Measuring Performance - UDL
Choice of model (hyperparameters) test error is a cause of these things:
Noise
- noise - uncertainty in the task - the test data will have some noise added to it based on factors that are unpredictable from the input. Related to the task, not the model.
- even if the underlying problem is a one-to-many mapping, it is still possible to fit the training data perfectly since we are unlikely to observe the same training input twice.

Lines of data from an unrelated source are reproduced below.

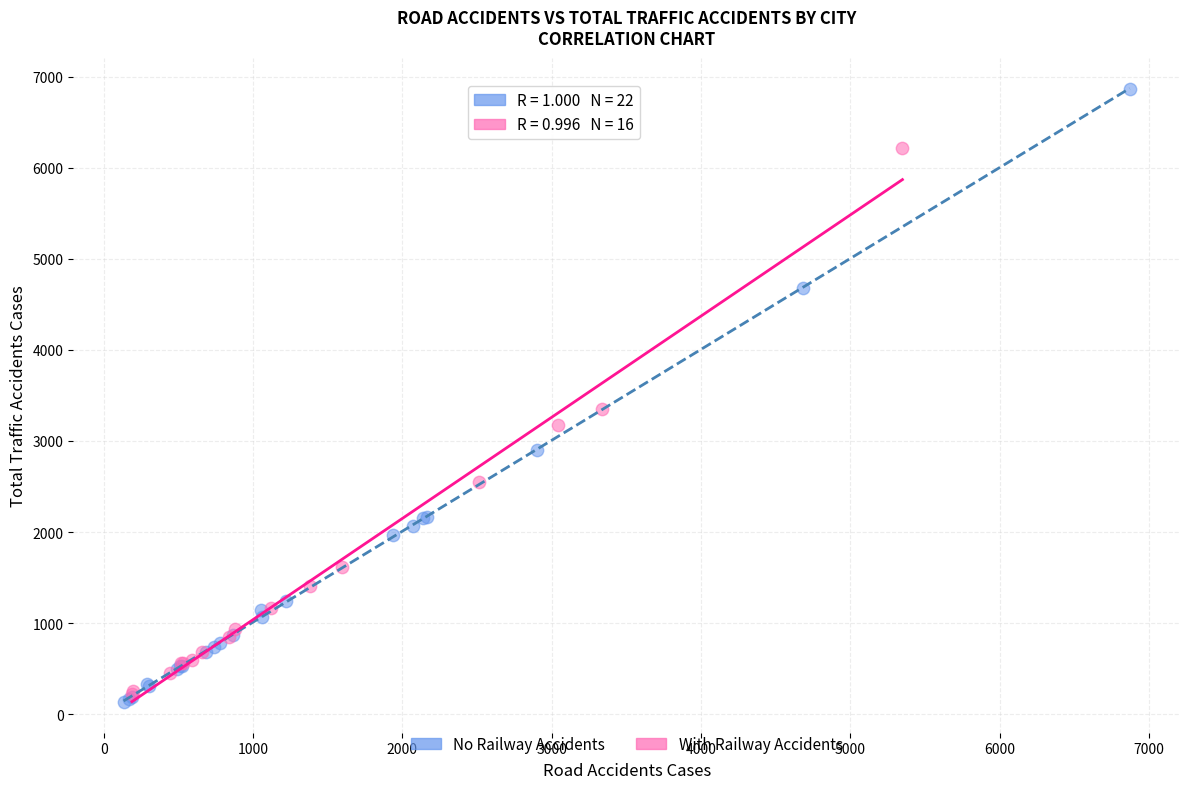

What are all the series names shown in the legend?

No Railway Accidents, With Railway Accidents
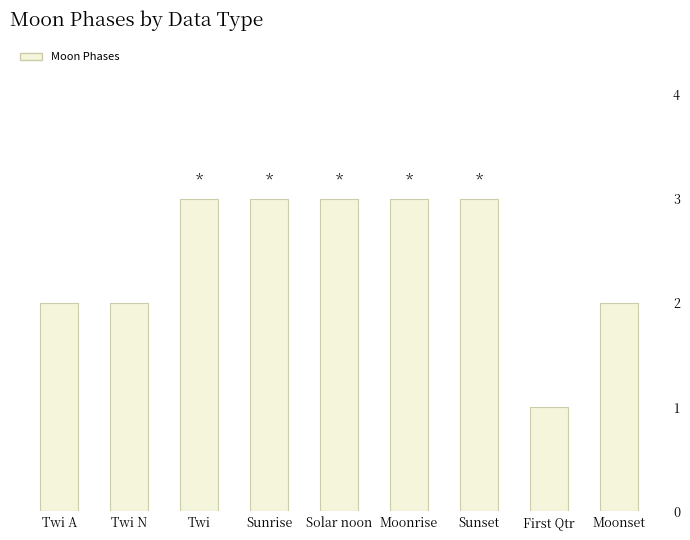

What value does the data have at First Qtr?

1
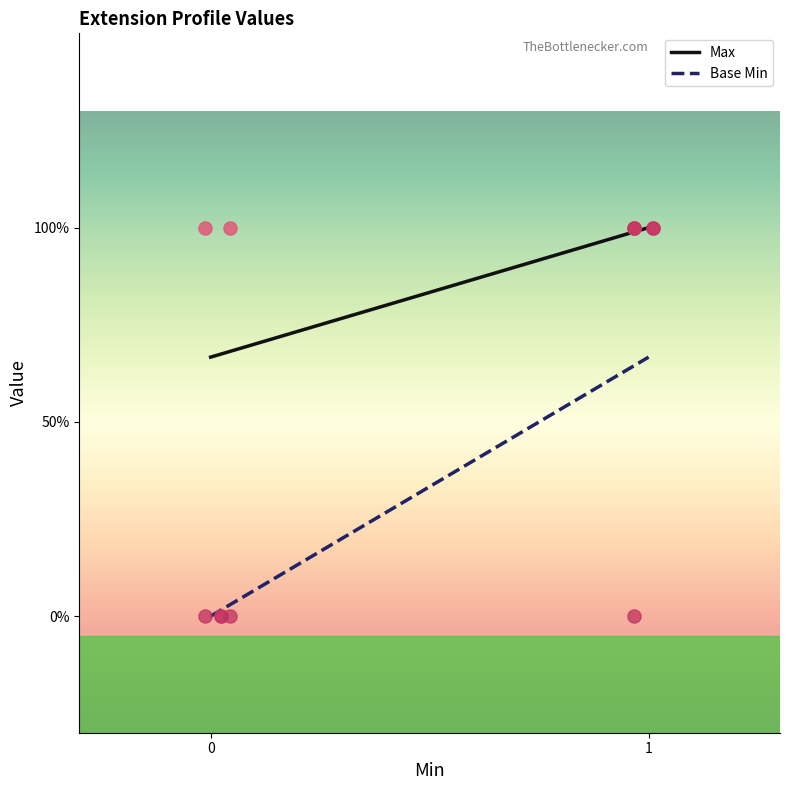

Which series has the largest Y range (max minus min)?

Base Min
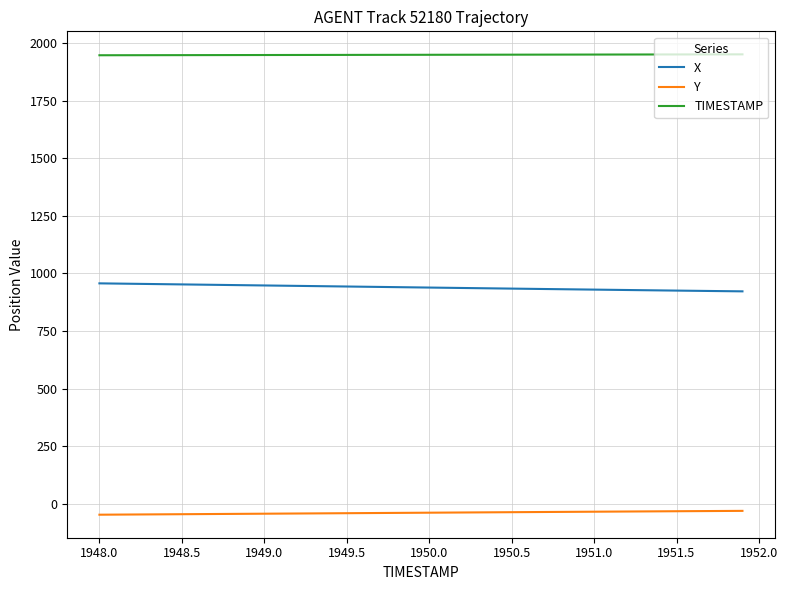

What is the smallest value displayed?

-48.2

- some cases may be absent - e.g., trying to fit a more complicated, but deterministic function.
Bias
- bias - the model may be restricted and cannot fit the true function - e.g., MLP fitting a piecewise linear function to a sinusoid.
- model is not flexible enough to fit the true function.
- even if there is no noise, and even if the training data converges to the training distribution, there may still be model bias.
- can reduce by increasing model capacity
- this also increases variance, however - see Figure 8.7
Variance
- variance - the training data is a sample from the true training distribution - resulting in different models depending on the sampled training data.
- This is solved by adding more data.
- variance also exists in the optimization process.
- how does the model fill in the blanks for limited training data? This is bias and variance.
Overfitting
- sometimes test error doesn’t increase during overfitting, but test loss increases due to the model being more confidently incorrect - the probability of the actually correct answer decreases, which increases the negative-log-likelihood of the correct answer.
How to set up a neural network with kinks at fixed intervals
- two layers
- the first layer has weights 1, biases 0, -1/3, -2/3
- this sets kinks at regularly spaced intervals
- the second layer (which is the last one) simply takes a linear combination of these three functions
- this network can be optimized to find the global minimum without gradient descent (linear least-squares problem) -
- Xw = y problem: w are the weights, and X are the ‘featurea’ which are obtained after the first layer of the MLP, which is deterministic. y are the y values we are fitting to.
Decomposition noise and bias variance
Bias-Variance decomposition
insert derivation
thus, even if the training data approaches the training distribution, the error as a result of the variance goes to zero, but there remains two sources of error. First, there are inherent limitations in the model (bias), and second, there is noise in the test data.
Bias, variance, and noise-related error are additive for regression tasks with a least squares loss.